A section of a slatted border fence is shown with greenery in the nearground and dark clouds in the distance.

A section of border fence is pictured by the US-Mexico border in the Rio Grande Valley near Hidalgo, Texas.

Credit:

Loren Elliott/Reuters

In a 21-page ruling, Judge David Briones, of the US District Court in El Paso, Texas, issued a permanent injunction barring President Donald Trump's attempt to transfer $3.6 billion in military construction funds to build a wall on the US-Mexico border.

The ruling is a setback for Trump, whose administration has vowed to build at least 450 miles of wall along the border by November 2020, when the US presidential election will take place. Trump has argued the wall will deter illegal border crossings, a major focus of his presidency.

A Justice Department spokesman said the administration would appeal the ruling.

Trump declared a national emergency last February in order to transfer funds from the Pentagon to build the wall after Congress refused to provide the level of funding he sought.  

Top Democrats in Congress have criticized the project as wasteful and ineffective.

In the lawsuit, the plaintiffs, El Paso County and the Border Network for Human Rights, an El Paso-based immigration reform group, argued that Trump exceeded his authority when he declared the emergency and sought to redirect the funds.

Kristy Parker, counsel for Protect Democracy, an organization that represented plaintiffs in the case, said in a statement that the order "affirms that the president is not a king and that our courts are willing to check him when he oversteps his bounds."

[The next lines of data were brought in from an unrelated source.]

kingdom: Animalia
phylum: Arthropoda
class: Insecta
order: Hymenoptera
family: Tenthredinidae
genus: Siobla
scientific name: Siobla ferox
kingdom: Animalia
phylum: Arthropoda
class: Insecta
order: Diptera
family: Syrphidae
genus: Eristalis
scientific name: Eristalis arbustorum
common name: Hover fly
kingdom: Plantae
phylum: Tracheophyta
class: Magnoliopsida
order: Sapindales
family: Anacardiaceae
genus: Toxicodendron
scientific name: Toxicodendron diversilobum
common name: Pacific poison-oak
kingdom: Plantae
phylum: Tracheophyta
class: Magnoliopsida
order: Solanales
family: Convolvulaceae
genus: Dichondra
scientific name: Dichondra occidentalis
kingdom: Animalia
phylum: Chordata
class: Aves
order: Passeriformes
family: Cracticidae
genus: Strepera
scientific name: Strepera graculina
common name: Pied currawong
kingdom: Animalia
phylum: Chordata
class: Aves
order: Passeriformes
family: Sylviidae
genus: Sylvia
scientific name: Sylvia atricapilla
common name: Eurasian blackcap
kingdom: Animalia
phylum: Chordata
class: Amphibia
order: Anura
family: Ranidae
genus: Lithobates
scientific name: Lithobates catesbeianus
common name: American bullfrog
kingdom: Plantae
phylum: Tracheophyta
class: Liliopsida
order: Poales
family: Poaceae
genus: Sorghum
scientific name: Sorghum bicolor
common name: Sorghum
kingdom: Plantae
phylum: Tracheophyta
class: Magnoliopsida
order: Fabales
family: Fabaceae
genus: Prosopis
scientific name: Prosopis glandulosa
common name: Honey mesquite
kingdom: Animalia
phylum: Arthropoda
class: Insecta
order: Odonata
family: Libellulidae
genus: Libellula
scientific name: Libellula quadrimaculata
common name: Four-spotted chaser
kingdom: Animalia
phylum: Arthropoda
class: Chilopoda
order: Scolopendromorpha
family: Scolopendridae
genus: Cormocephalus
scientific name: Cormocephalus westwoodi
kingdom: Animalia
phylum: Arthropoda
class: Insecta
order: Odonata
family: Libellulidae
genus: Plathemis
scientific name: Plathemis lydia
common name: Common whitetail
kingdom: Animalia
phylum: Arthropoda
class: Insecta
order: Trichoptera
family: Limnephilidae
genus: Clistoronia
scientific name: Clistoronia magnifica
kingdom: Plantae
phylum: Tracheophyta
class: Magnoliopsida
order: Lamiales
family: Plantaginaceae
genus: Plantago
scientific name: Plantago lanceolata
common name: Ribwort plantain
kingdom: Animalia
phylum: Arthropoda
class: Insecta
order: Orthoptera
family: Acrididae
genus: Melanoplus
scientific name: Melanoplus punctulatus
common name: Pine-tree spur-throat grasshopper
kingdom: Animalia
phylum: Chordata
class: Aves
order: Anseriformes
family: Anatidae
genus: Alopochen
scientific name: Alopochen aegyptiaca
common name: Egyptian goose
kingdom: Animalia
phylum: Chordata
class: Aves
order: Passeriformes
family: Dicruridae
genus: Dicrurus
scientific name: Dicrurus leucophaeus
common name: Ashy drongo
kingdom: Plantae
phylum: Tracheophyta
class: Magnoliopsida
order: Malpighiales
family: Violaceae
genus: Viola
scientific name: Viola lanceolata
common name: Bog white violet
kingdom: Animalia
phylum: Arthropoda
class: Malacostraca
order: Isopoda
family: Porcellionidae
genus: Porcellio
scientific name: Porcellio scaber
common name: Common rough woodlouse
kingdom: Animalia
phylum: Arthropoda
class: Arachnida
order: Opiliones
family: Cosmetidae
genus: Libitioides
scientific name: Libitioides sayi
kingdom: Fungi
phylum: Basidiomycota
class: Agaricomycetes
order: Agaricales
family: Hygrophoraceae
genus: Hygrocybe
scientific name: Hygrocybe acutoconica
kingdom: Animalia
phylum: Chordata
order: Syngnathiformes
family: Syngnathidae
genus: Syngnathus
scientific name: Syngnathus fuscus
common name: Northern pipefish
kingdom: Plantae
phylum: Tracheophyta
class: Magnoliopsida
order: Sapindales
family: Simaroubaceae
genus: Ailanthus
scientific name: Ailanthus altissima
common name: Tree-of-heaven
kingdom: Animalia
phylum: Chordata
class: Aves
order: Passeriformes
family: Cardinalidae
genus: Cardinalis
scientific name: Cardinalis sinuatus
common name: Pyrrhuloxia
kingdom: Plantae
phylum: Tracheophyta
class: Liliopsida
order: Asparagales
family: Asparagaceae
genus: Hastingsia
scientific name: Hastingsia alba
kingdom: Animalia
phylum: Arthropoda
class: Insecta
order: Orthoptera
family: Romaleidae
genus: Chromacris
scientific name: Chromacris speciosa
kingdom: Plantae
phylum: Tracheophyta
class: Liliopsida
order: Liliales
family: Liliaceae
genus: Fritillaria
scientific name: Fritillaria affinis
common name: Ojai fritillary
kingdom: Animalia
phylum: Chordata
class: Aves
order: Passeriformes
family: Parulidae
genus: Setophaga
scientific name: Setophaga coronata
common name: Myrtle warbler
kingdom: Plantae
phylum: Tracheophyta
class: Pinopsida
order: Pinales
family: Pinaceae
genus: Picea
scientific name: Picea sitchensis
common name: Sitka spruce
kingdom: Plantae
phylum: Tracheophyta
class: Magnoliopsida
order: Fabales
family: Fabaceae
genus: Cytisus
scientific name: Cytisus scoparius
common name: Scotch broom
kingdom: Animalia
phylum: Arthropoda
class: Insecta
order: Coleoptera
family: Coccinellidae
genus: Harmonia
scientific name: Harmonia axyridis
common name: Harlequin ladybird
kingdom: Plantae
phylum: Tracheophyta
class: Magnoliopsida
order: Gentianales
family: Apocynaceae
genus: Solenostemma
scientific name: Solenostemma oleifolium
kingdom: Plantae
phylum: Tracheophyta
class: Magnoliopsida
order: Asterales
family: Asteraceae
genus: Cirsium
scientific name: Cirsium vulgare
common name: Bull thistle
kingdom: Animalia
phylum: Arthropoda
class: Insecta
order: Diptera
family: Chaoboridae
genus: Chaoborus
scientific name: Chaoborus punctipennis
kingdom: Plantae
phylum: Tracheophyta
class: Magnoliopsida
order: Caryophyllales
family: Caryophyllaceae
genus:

Briones ruled in October that the proclamation was unlawful and then asked the plaintiffs to file a proposed preliminary injunction. He said in that ruling that the transfer of the military funds was unlawful because it went against the intent outlined by Congress in the spending bill it passed in January 2019.

Trump had pressed Congress in December 2018 for $5.7 billion in funds to build a border wall, which led to 35-day partial shutdown of the federal government when Congress. When lawmakers provided only a quarter of that amount, Trump declared immigration a national emergency as part of a plan to use a similar amount from the Defense Department and Treasury Department for wall construction.

The Supreme Court ruled in July that the Trump administration could access a separate pot of $2.5 billion from a Pentagon counter-narcotics fund to pay for wall construction pending a related appeal — a major victory for Trump.